— begin PASSAGE PROVIDED —
McCormack observed that some people in his native county might not understand what the word “gurrier” meant. “I do not even know what it means, but I know it was said in a very derogatory manner,” he added.

The Galway West TD’s recollection was not entirely accurate. Cowen had, in fact, elevated him to an exalted state of gurrierism. On Wednesday, irritated by McCormack’s heckling, Cowen said: “I should be allowed to reply without interruption and not have to listen to some of Deputy McCormack’s guff. He is the gurrier-in-chief when it comes to that sort of thing.”

At the time, the Taoiseach was defending himself from Eamon Gilmore’s charge of “economic treason”.

Yesterday, Ceann Comhairle Seamus Kirk said he had not heard the remark amid the “stormy exchanges”.

McCormack said he had heard it, adding that “worse still, it is repeated in today’s media”.

The media coverage had clearly been a cruel blow.

Minister for Transport Noel Dempsey felt his pain. “The deputy is such a sensitive soul,” he said.

As he sat down, tongue still firmly planted in his cheek, McCormack remarked: “I will put it on my election literature.”
— end PASSAGE PROVIDED —
— begin GIVEN ENTRIES —
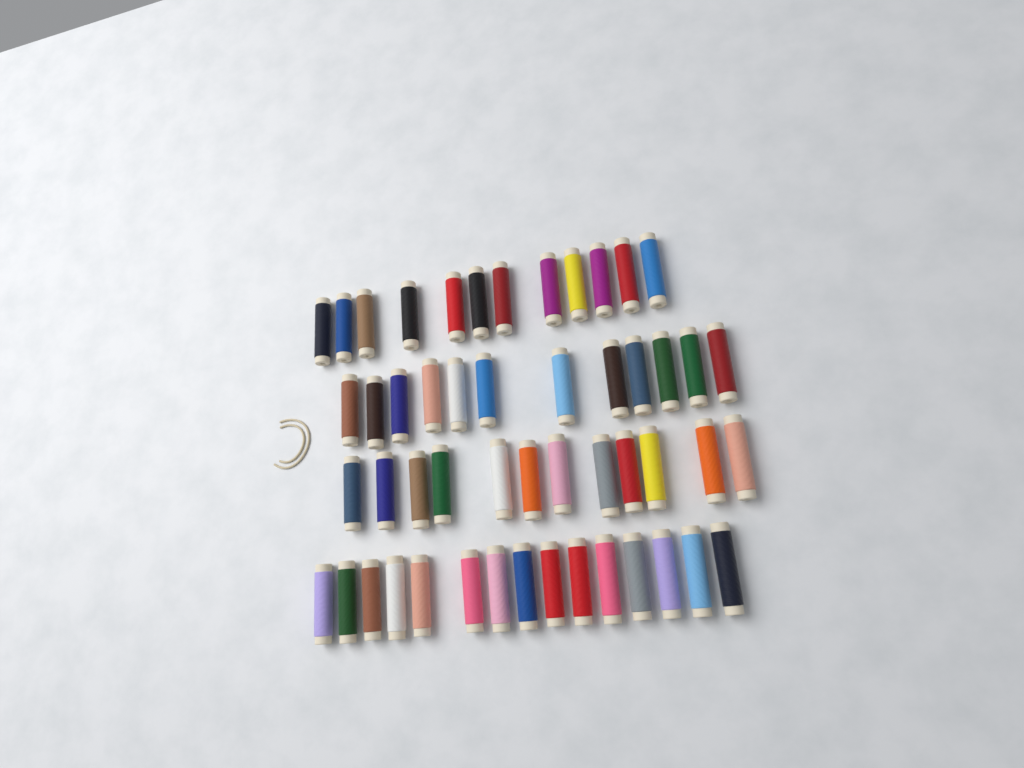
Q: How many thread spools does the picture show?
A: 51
— end GIVEN ENTRIES —
— begin GIVEN ENTRIES —
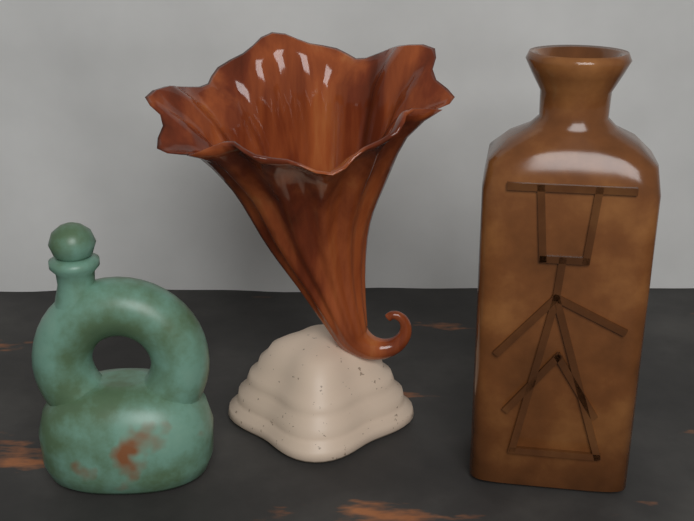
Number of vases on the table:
— end GIVEN ENTRIES —
**TASK GOAL**
In the passage about the "gurrier" remark, what exact title did Cowen give Deputy McCormack?

**ANSWER TO THIS EXERCISE**
Gurrier-in-chief.